Eine solche Tarifexplosion auf den doppelten Preis ist realpolitisch freilich undenkbar. Aber: Nimmt man sich den Bund als Vorbild, kristallisiert sich schon heraus, in welche Richtung es gehen dürfte. Geht man nämlich denselben Weg wie beim Klimaticket, dann würde um runde 100 Euro oder knapp 28 Prozent erhöht werden – und dann würde es ab 2027 in Wien eben die 465-Euro-Jahreskarte geben.
100 oder 150 Euro mehr?
Das 2021 eingeführte Klimaticket kostete anfangs 1.095 Euro – nach der Formel drei Euro pro Tag für das ganze Land. Mittlerweile aber wurde von der Bundesregierung beschlossen, dass der Preis außerplanmäßig ansteigen und im Jahr 2026 dann 1.400 Euro betragen wird.
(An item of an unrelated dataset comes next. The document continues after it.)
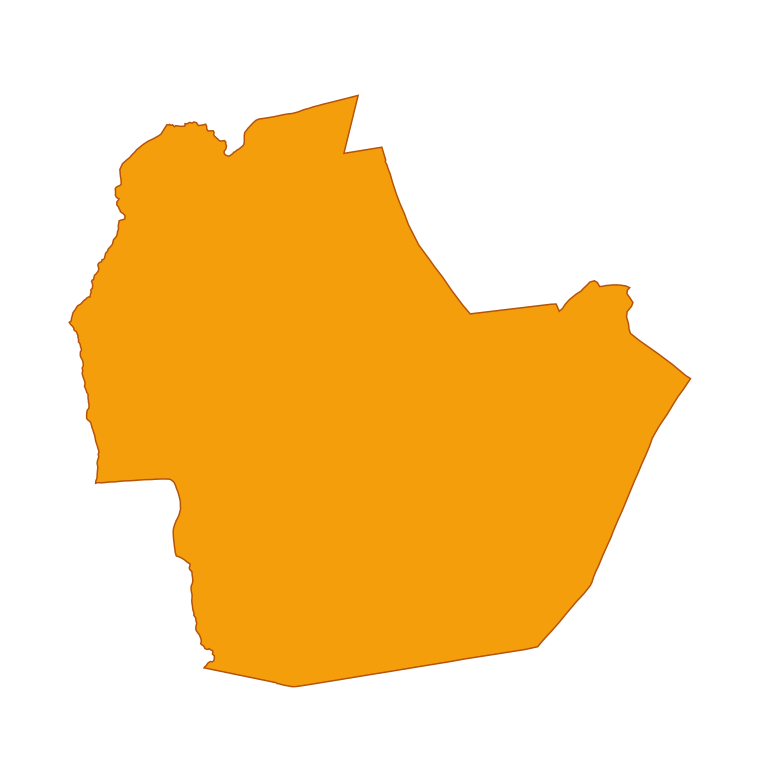 Kiri Vong, Takêv, Cambodia (Mercator projection), rotated 353°
{"feature_id": "14789045B7964460179399", "entity_name": "Kiri Vong", "entity_type": "district", "adm_level": 2, "iso_a3": "KHM", "parent_name": "Cambodia", "parent_adm1": "Takêv", "projection": "mercator", "projection_center": [104.745, 10.65], "detail": "fine", "context": "isolated", "style": "filled", "palette": "amber", "viewbox_px": 768, "rotation_deg": 353, "n_neighbors": 0, "source": "geoboundaries", "source_scale": "gbopen_adm2", "svg_char_len": 6050}
<svg xmlns="http://www.w3.org/2000/svg" viewBox="0 0 768 768"><g transform="rotate(353 384 384)"><path d="M83.5,293.4L85.0,294.4L85.4,296.0L85.8,297.7L86.3,298.9L85.9,300.0L86.1,301.2L86.2,302.8L85.9,305.0L87.0,306.7L87.3,308.5L87.4,310.6L88.0,312.3L87.6,313.9L86.5,315.2L86.3,316.7L86.0,318.6L86.3,320.5L87.0,322.0L87.5,323.4L87.9,325.1L87.9,327.5L87.7,329.4L86.4,331.3L86.5,333.2L86.5,334.7L85.7,336.4L85.8,338.1L86.2,340.3L86.7,342.4L87.1,344.6L87.4,345.9L87.1,348.0L86.4,349.8L87.6,353.7L87.8,355.3L88.1,356.4L89.0,357.9L88.7,360.5L88.5,362.6L88.7,364.1L88.4,365.8L88.7,367.2L88.6,369.1L88.4,371.1L87.8,372.5L86.6,373.5L85.7,375.4L85.0,378.8L84.7,381.7L85.3,383.1L86.3,384.2L87.7,385.7L88.4,387.4L88.5,388.9L89.0,392.2L89.5,394.3L89.9,396.8L90.6,400.1L90.8,404.4L91.0,406.2L91.8,410.0L92.2,412.8L92.8,415.6L92.7,417.0L91.7,419.1L92.0,420.7L91.8,422.1L90.8,424.0L89.9,426.3L89.5,428.1L89.8,430.4L89.7,432.2L88.8,436.2L88.2,439.1L87.7,442.4L86.5,444.5L85.9,446.0L85.7,447.4L87.5,447.0L92.2,447.7L95.0,447.8L99.3,447.8L104.7,448.3L109.4,448.4L113.7,448.5L119.4,449.0L123.7,449.3L127.5,449.4L134.7,449.8L138.7,450.2L141.8,450.5L144.8,450.6L150.8,451.1L153.7,451.4L158.4,452.1L159.8,452.4L160.8,453.0L163.4,455.6L164.1,457.4L164.9,460.0L165.1,461.5L165.6,463.4L166.3,466.0L166.8,469.0L167.2,472.2L167.4,474.2L167.5,476.3L167.2,478.8L166.9,482.2L166.7,483.9L165.8,485.8L165.1,487.8L163.9,490.1L162.7,492.1L161.1,494.3L159.5,497.3L158.5,499.4L157.6,501.4L156.9,503.9L156.5,507.8L156.2,513.1L156.3,516.0L156.2,518.1L156.2,519.7L156.3,522.8L156.3,525.6L156.6,527.9L157.0,529.4L159.3,530.5L161.4,531.7L163.7,533.5L165.0,534.7L166.7,536.6L168.2,537.9L169.6,539.0L169.3,540.5L168.3,542.8L168.5,544.2L169.4,545.6L170.4,546.7L170.3,550.8L170.4,552.2L170.3,555.1L170.2,556.3L169.7,558.0L169.1,559.2L168.1,560.8L167.6,562.9L167.5,564.9L167.5,566.3L167.8,569.8L167.5,572.1L166.8,575.7L166.7,577.5L166.8,580.6L166.8,582.5L166.8,585.1L167.2,586.7L167.5,588.8L167.0,590.4L168.0,592.1L168.6,593.3L168.6,595.4L168.5,596.6L169.0,598.0L168.8,599.2L168.1,600.9L167.4,603.4L167.5,605.6L168.8,608.1L169.8,609.8L170.4,611.1L171.0,613.6L171.3,615.3L171.3,617.3L170.4,619.5L171.2,620.5L172.5,621.5L173.4,622.9L174.0,624.6L175.7,625.8L177.1,626.0L178.1,625.3L179.4,626.7L181.3,627.7L181.5,629.4L180.8,631.0L181.7,632.3L182.5,633.1L182.2,635.2L181.8,636.9L181.1,638.2L179.6,638.8L177.9,638.3L175.8,639.1L174.6,640.2L173.3,641.8L171.8,642.7L170.8,643.8L240.4,667.3L241.4,668.3L243.2,668.7L245.1,669.6L249.7,671.3L253.5,672.4L255.4,673.1L258.1,673.5L261.4,673.6L274.3,673.2L331.0,670.9L357.8,669.9L381.7,668.9L415.3,667.6L431.1,666.7L466.0,665.6L491.8,664.7L504.5,663.5L509.1,659.1L514.4,654.5L521.1,648.8L529.3,641.5L535.9,635.1L542.6,628.9L548.4,623.5L556.8,616.5L564.1,609.3L566.2,606.1L568.5,601.1L571.5,595.7L574.9,590.4L580.3,580.8L587.4,569.0L590.4,564.2L593.6,558.0L600.1,546.8L605.5,537.9L614.7,521.5L620.8,510.7L625.4,503.1L630.2,494.6L634.9,486.9L639.9,478.2L643.7,470.4L651.2,460.3L655.6,455.1L661.3,448.7L668.1,440.0L674.4,432.2L680.2,426.1L688.9,416.0L684.5,412.4L672.4,399.5L659.1,386.8L643.0,372.2L634.8,363.9L633.9,359.5L634.0,354.2L632.9,347.1L634.1,341.9L639.1,337.1L641.0,333.5L638.5,328.3L636.1,324.0L637.1,320.4L639.6,318.3L636.0,316.2L631.5,314.9L627.1,314.0L622.6,313.5L620.1,313.5L616.0,313.3L612.7,313.7L609.9,313.5L608.1,309.3L605.5,307.2L600.8,307.9L597.1,310.9L593.5,313.5L590.7,315.9L585.7,318.2L578.1,323.0L573.6,327.0L570.3,330.9L566.8,333.2L566.5,331.8L565.9,330.2L564.6,325.6L559.5,325.2L478.1,324.9L471.7,315.2L462.7,299.6L455.3,285.3L448.4,273.6L444.3,266.0L435.5,250.4L427.7,229.0L425.1,217.8L421.9,207.1L419.5,197.3L417.2,185.7L415.7,176.2L414.3,170.8L413.6,166.8L412.3,163.2L413.0,162.0L410.7,148.7L372.3,150.2L393.5,94.4L378.0,96.4L357.5,98.9L353.1,99.6L347.5,100.3L343.4,101.2L340.2,101.6L337.3,102.1L335.0,102.7L331.2,103.6L327.5,104.1L325.9,104.3L322.2,104.2L317.2,104.4L307.3,105.3L297.6,105.7L294.4,105.7L292.0,105.8L289.0,106.7L286.2,108.6L280.1,113.7L276.4,117.5L275.6,120.3L275.2,123.9L274.7,127.2L273.9,129.4L272.3,130.8L270.6,131.9L268.1,133.4L266.5,133.9L264.5,135.4L262.9,135.7L262.0,137.0L259.9,138.0L257.9,139.1L254.6,137.5L253.4,135.5L253.8,133.5L255.7,131.4L256.7,128.6L256.2,126.7L256.3,124.1L255.2,122.9L252.8,123.0L250.5,122.7L248.8,120.5L245.8,117.2L245.4,115.5L246.0,113.4L245.3,111.8L243.5,111.7L241.6,111.5L240.2,111.4L239.2,109.4L239.3,106.2L238.6,104.4L234.6,104.9L231.2,104.8L229.7,101.8L227.2,100.7L225.5,101.7L222.8,100.7L220.3,101.8L218.3,101.3L217.7,103.7L215.6,103.7L213.6,103.5L210.7,102.7L208.8,102.2L207.3,103.1L205.8,101.0L203.9,101.3L202.9,100.2L201.2,100.7L200.2,100.1L196.0,105.2L193.1,108.8L190.1,110.4L187.0,111.6L184.0,112.8L179.6,114.2L174.5,116.7L171.1,118.8L167.2,121.3L164.4,123.8L161.0,126.5L159.4,128.1L155.4,130.6L151.3,133.5L148.0,138.8L147.8,142.4L147.7,146.2L147.9,148.9L147.6,152.6L147.4,153.9L146.3,154.6L143.9,155.4L142.4,156.0L141.1,157.2L141.0,159.8L140.7,162.4L140.4,164.1L141.2,166.0L142.0,166.9L143.5,167.9L142.8,169.0L141.7,170.0L140.9,171.1L140.7,173.8L142.2,176.4L142.5,178.2L143.3,179.4L143.3,180.8L145.8,183.0L146.9,184.4L147.4,185.8L147.1,187.3L146.8,188.6L144.7,189.1L142.8,189.3L141.0,189.7L139.9,193.3L139.4,195.3L139.5,197.2L138.8,199.1L138.0,200.3L137.6,202.4L136.5,204.8L133.1,207.9L132.4,209.6L131.7,211.7L130.7,213.0L129.9,213.8L128.8,214.7L126.6,216.6L125.7,218.6L124.1,219.8L123.4,220.8L122.9,222.4L121.7,225.4L120.5,226.3L119.3,226.2L118.4,228.3L116.6,228.6L115.4,229.5L114.7,230.4L114.5,231.5L114.8,233.4L115.0,234.6L114.4,236.6L113.7,237.5L111.6,239.7L110.0,240.7L109.4,242.0L108.8,244.0L108.3,245.1L107.1,245.2L106.2,246.5L106.7,248.0L106.9,250.5L106.6,251.7L106.1,253.8L104.9,254.3L104.3,255.4L104.7,257.2L103.9,258.3L103.1,260.5L102.8,261.8L101.4,261.6L99.7,262.3L98.1,263.6L96.5,264.4L92.7,267.7L91.0,268.4L89.5,269.0L87.9,270.8L86.9,272.3L85.8,273.3L85.0,274.2L84.0,275.5L83.4,276.6L82.9,278.6L82.2,279.7L81.1,283.4L79.1,284.4L79.8,286.0L81.0,287.8L81.8,288.6L82.9,290.7L82.9,292.4L83.5,293.4Z" fill="#f59e0b" stroke="#b45309" stroke-width="1.5"/></g></svg>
Was die 100 Euro mehr in Wien betrifft, wäre man auch im Bereich dessen, was Verkehrsexperten schätzen: „Aus Gründen der politischen Realität glaube ich nicht, dass man um mehr als 100 Euro anheben wird“, sagte WU-Logistik-Professor Sebastian Kummer zuletzt. Dem schloss sich Ulrich Leth, Verkehrsforscher von der TU Wien an: „100 oder 150 Euro mehr wäre leichter politisch zu argumentieren. Auch wenn man bei einer Verdoppelung sagen könnte, dass es nun zwei statt einem Euro pro Tag kostet.“
Für das Wiener Budget, das bis 2031 vorwiegend ausgabenseitig saniert werden soll, würde das bereits eine Entlastung bedeuten: Zuletzt musste die Stadt den Wiener Linien nur zur Stützung der 365-Euro-Jahreskarte jährlich rund 200 Millionen Euro zuschießen. Eine Preiserhöhung um 100 Euro würde demnach rund 80 Millionen Euro pro Jahr einbringen (gemessen an rund 800.000 echten Jahreskartenbesitzern).
„Ein Erfolgsmodell“
Bei den Wiener Linien heißt es zur Frage, ob sich die Preisgestaltung des 365-Euro-Tickets ändern wird: „Da die neue Legislaturperiode erst am Dienstag begonnen hat, ist es zu früh, irgendwelche Aussagen zu treffen.“ Und weiter: „Die Jahreskarte ist ein Erfolgsmodell.“
Ausschlaggebend für diesen Erfolg sei ein hochwertiges, verlässliches Angebot, das durch eine faire Preisgestaltung ergänzt wird, heißt es. Der hohe Qualitätsstandard sei außerdem das Ergebnis konsequenter Investitionen und einer klaren politischen Entscheidung für den öffentlichen Verkehr.